BEGIN Material for the task
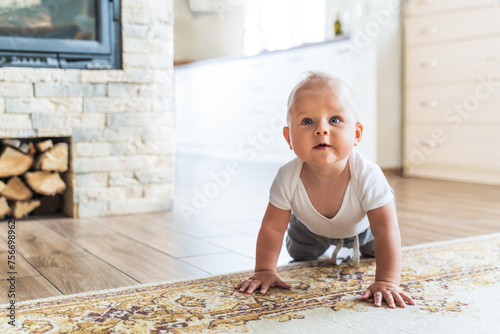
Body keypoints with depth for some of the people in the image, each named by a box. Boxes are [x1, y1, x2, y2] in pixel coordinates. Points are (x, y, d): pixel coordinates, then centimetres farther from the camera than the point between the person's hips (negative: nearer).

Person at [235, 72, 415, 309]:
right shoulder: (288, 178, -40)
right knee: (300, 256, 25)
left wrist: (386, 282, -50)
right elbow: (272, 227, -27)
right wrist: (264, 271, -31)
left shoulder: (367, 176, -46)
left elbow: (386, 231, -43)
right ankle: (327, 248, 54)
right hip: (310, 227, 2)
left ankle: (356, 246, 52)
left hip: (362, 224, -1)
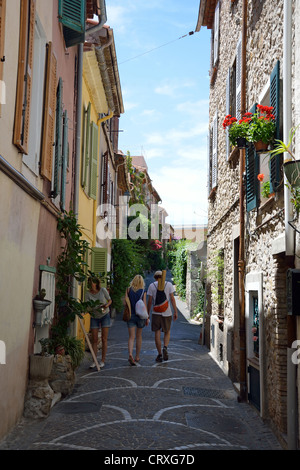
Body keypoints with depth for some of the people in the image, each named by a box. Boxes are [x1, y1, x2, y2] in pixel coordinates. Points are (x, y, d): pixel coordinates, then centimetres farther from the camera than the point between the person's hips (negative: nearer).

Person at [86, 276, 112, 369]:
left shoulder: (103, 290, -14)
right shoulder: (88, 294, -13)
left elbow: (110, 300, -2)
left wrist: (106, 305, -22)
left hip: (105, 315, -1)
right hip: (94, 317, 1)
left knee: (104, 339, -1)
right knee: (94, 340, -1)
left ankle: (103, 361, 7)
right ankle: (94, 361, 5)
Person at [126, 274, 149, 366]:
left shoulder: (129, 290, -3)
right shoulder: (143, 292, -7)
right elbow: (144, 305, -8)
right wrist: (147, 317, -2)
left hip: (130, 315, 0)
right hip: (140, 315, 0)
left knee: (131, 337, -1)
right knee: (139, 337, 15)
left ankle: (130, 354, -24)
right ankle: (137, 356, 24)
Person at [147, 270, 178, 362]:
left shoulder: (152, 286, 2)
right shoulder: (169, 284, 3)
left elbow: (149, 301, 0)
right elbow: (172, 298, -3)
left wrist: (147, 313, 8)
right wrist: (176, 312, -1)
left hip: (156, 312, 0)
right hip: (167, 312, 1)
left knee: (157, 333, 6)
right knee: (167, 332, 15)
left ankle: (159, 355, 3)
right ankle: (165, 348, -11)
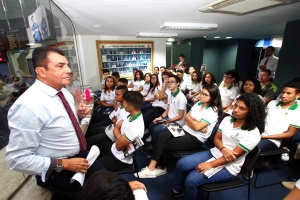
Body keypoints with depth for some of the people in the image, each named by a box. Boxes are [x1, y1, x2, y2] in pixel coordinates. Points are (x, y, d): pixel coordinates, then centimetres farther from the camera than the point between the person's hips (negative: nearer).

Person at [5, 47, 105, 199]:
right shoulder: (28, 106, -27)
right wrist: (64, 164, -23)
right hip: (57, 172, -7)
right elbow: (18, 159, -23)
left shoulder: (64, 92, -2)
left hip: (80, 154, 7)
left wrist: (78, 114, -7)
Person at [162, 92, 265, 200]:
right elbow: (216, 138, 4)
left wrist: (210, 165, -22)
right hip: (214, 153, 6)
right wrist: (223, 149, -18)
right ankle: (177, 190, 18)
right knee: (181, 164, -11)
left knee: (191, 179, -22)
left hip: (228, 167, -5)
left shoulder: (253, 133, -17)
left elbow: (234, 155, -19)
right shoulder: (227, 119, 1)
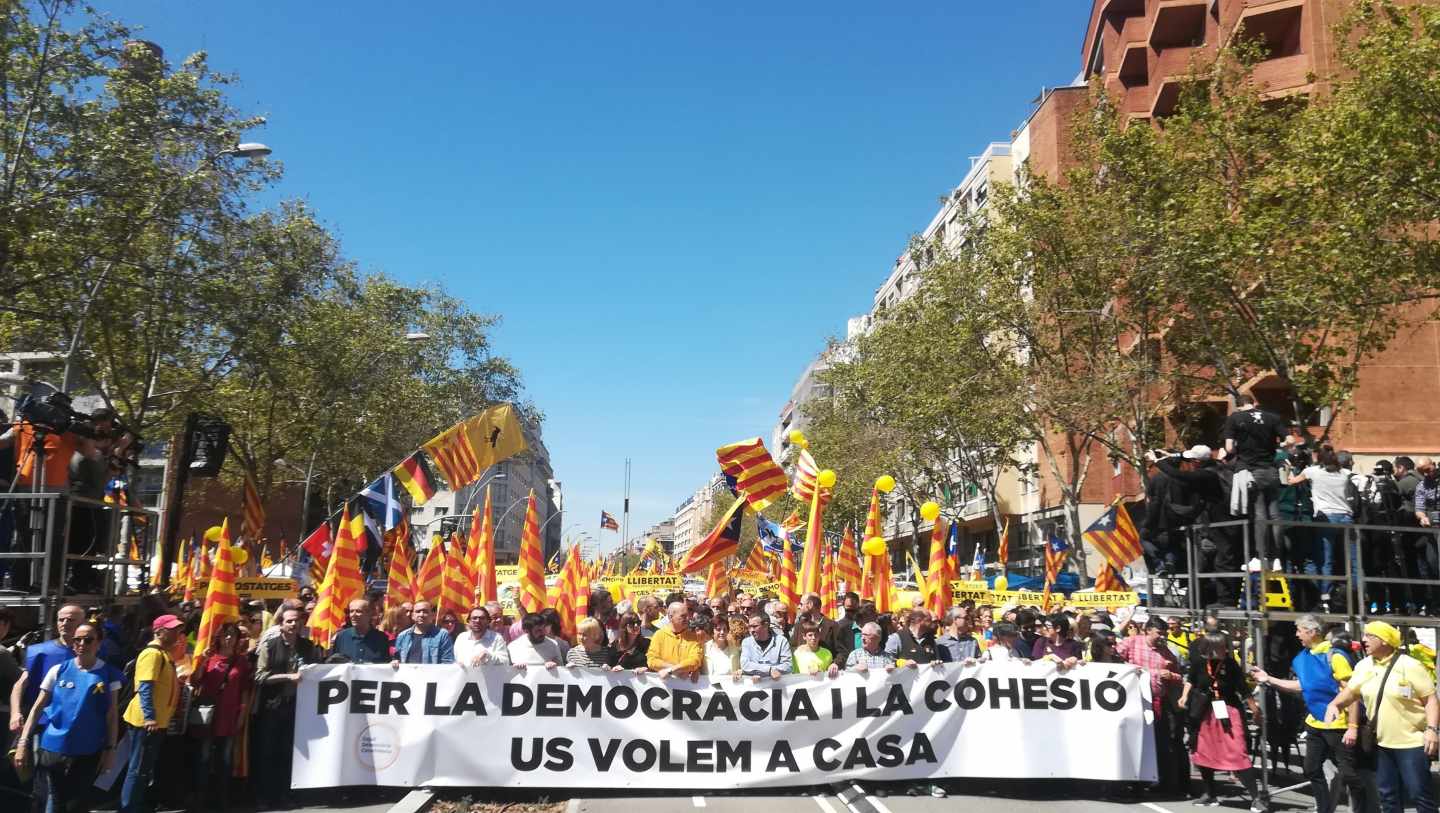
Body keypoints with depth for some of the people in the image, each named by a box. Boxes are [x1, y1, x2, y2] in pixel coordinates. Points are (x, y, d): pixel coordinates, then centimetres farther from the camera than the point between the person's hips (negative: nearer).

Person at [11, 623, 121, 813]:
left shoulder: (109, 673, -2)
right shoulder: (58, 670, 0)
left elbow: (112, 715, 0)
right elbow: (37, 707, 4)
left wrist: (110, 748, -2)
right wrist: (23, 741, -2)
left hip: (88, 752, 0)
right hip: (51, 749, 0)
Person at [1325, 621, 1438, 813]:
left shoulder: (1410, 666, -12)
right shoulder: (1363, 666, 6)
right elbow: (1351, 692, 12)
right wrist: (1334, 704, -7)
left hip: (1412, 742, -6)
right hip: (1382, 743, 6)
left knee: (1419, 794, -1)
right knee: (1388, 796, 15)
END Material for the task
What to do
Check each line of the listing above for the string "elbow", then report only how many lines have it.

Written solution
12